I knit Aaron jumpers years and years ago and the wool was sold in hanks/skeins I used someones arms or 2 chairs, I have never heard of swifts. I have not seen wool sold in hanks lately.


----------



## Featherstitcher (Apr 9, 2011)

You are so right- that swift is simple, functional and beautiful. And I like the "cakes". If they are center pull, they wouldn't roll around, and still fit nicely in a yarn bowl. Oh boy- time to make next year's Christmas list.


----------



## Knitish (Feb 8, 2011)

That is nifty! As Kiwianne, have always seen and used the backs of chairs.


----------



## Chainstitcher (May 6, 2011)

smontero237 said:


> I really want an Amish swift but my sister gave me an umbrella swift for Christmas. She lives next door so I have to keep it, besides I have no idea where she got it and she was so proud to get me something I wanted. I do like it, but I just have a TV tray to attach it to. I haven't used it yet but I am hoping for the best.


Our LYS gave me the idea of using an old wooden ironing board for a winding station. I clamp the swift to one end and ball winder on the other end. That leaves the center available, when not winding yarn, as a small work table. Very handy.


----------



## Marny CA (Jun 26, 2011)

ThaisFindsafeather said:


> I use a Nostepinne... It works wonderfully.


I used the end of my wood cooking spoon as a nostepinne for embroidery floss!

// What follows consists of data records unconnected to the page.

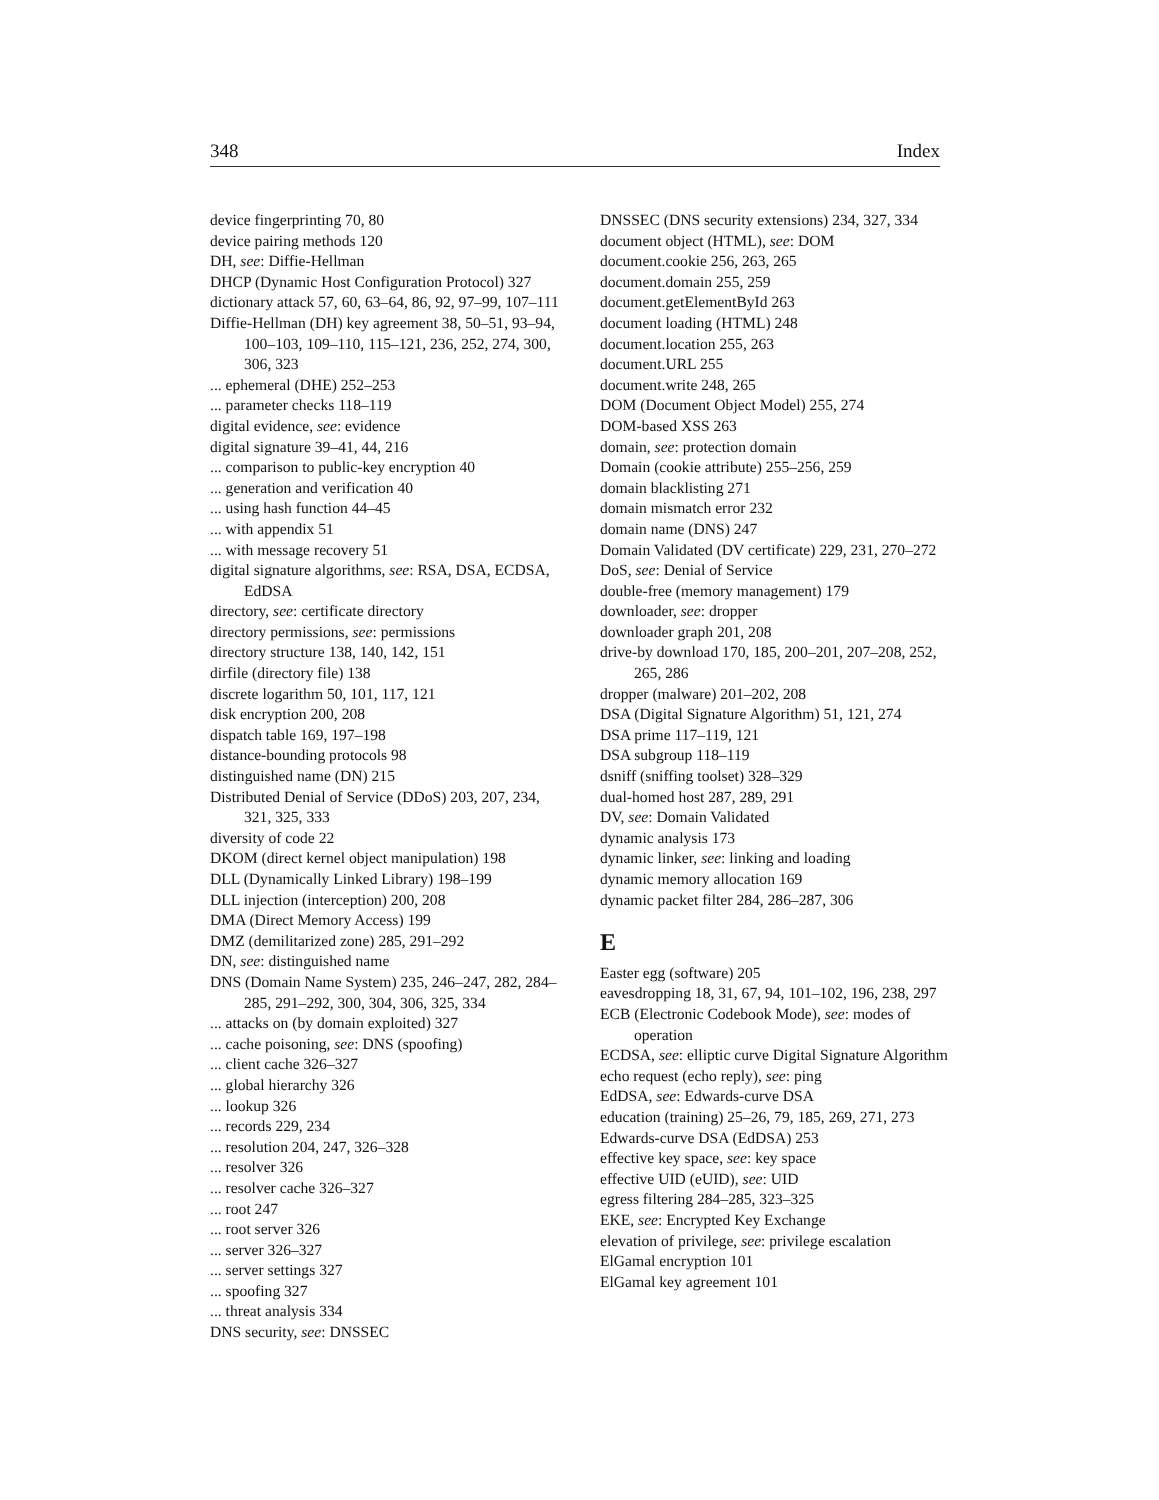348 Index
device fingerprinting 70, 80
device pairing methods 120
DH, see: Diffie-Hellman
DHCP (Dynamic Host Configuration Protocol) 327
dictionary attack 57, 60, 63–64, 86, 92, 97–99, 107–111
Diffie-Hellman (DH) key agreement 38, 50–51, 93–94, 100–103, 109–110, 115–121, 236, 252, 274, 300, 306, 323
... ephemeral (DHE) 252–253
... parameter checks 118–119
digital evidence, see: evidence
digital signature 39–41, 44, 216
... comparison to public-key encryption 40
... generation and verification 40
... using hash function 44–45
... with appendix 51
... with message recovery 51
digital signature algorithms, see: RSA, DSA, ECDSA, EdDSA
directory, see: certificate directory
directory permissions, see: permissions
directory structure 138, 140, 142, 151
dirfile (directory file) 138
discrete logarithm 50, 101, 117, 121
disk encryption 200, 208
dispatch table 169, 197–198
distance-bounding protocols 98
distinguished name (DN) 215
Distributed Denial of Service (DDoS) 203, 207, 234, 321, 325, 333
diversity of code 22
DKOM (direct kernel object manipulation) 198
DLL (Dynamically Linked Library) 198–199
DLL injection (interception) 200, 208
DMA (Direct Memory Access) 199
DMZ (demilitarized zone) 285, 291–292
DN, see: distinguished name
DNS (Domain Name System) 235, 246–247, 282, 284–285, 291–292, 300, 304, 306, 325, 334
... attacks on (by domain exploited) 327
... cache poisoning, see: DNS (spoofing)
... client cache 326–327
... global hierarchy 326
... lookup 326
... records 229, 234
... resolution 204, 247, 326–328
... resolver 326
... resolver cache 326–327
... root 247
... root server 326
... server 326–327
... server settings 327
... spoofing 327
... threat analysis 334
DNS security, see: DNSSEC
DNSSEC (DNS security extensions) 234, 327, 334
document object (HTML), see: DOM
document.cookie 256, 263, 265
document.domain 255, 259
document.getElementById 263
document loading (HTML) 248
document.location 255, 263
document.URL 255
document.write 248, 265
DOM (Document Object Model) 255, 274
DOM-based XSS 263
domain, see: protection domain
Domain (cookie attribute) 255–256, 259
domain blacklisting 271
domain mismatch error 232
domain name (DNS) 247
Domain Validated (DV certificate) 229, 231, 270–272
DoS, see: Denial of Service
double-free (memory management) 179
downloader, see: dropper
downloader graph 201, 208
drive-by download 170, 185, 200–201, 207–208, 252, 265, 286
dropper (malware) 201–202, 208
DSA (Digital Signature Algorithm) 51, 121, 274
DSA prime 117–119, 121
DSA subgroup 118–119
dsniff (sniffing toolset) 328–329
dual-homed host 287, 289, 291
DV, see: Domain Validated
dynamic analysis 173
dynamic linker, see: linking and loading
dynamic memory allocation 169
dynamic packet filter 284, 286–287, 306
E
Easter egg (software) 205
eavesdropping 18, 31, 67, 94, 101–102, 196, 238, 297
ECB (Electronic Codebook Mode), see: modes of operation
ECDSA, see: elliptic curve Digital Signature Algorithm
echo request (echo reply), see: ping
EdDSA, see: Edwards-curve DSA
education (training) 25–26, 79, 185, 269, 271, 273
Edwards-curve DSA (EdDSA) 253
effective key space, see: key space
effective UID (eUID), see: UID
egress filtering 284–285, 323–325
EKE, see: Encrypted Key Exchange
elevation of privilege, see: privilege escalation
ElGamal encryption 101
ElGamal key agreement 101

For yarn, I bought a swift from Fiber Artist - under $30 with shipping. It's not fancy but I like it.

http://www.fiberartistsupply.com/yarn-swifts/


----------



## cinknitting (Feb 17, 2011)

i've never seen on like that! i have the umbrella-and love it!!!
good for you amy!!


----------



## KaitlanBlackrose (Jun 11, 2012)

I wind all my yarn too, though when it is in a hank and since I don't have a swift, I use my feet. Is a lot backward, but hubby hates to be the yarn swift, so what's a girl to do?


----------



## EqLady (Sep 1, 2011)

smontero237 said:


> I really want an Amish swift but my sister gave me an umbrella swift for Christmas. She lives next door so I have to keep it, besides I have no idea where she got it and she was so proud to get me something I wanted. I do like it, but I just have a TV tray to attach it to. I haven't used it yet but I am hoping for the best.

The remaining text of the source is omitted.